- **WHAT YOU NEED TO DO**: Return each line of the records holding the string "middle".
BEGIN
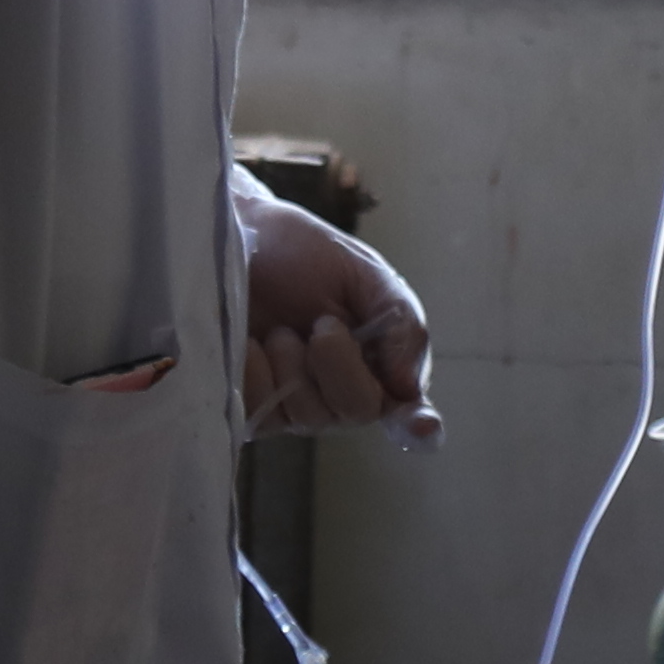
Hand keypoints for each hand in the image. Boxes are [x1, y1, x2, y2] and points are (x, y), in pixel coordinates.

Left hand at [243, 200, 438, 443]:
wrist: (239, 236)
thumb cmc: (307, 256)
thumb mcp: (365, 274)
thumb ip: (399, 324)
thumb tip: (409, 387)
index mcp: (380, 365)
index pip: (408, 413)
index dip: (417, 426)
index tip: (424, 426)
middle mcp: (341, 395)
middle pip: (355, 409)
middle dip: (338, 362)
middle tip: (322, 322)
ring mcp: (294, 407)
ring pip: (307, 415)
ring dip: (292, 362)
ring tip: (281, 328)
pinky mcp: (249, 408)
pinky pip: (258, 411)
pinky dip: (255, 371)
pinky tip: (251, 343)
END
- **ANSWER TO THIS EXERCISE**:
middle mcp: (341, 395)
middle pip: (355, 409)
middle dip: (338, 362)
middle tip: (322, 322)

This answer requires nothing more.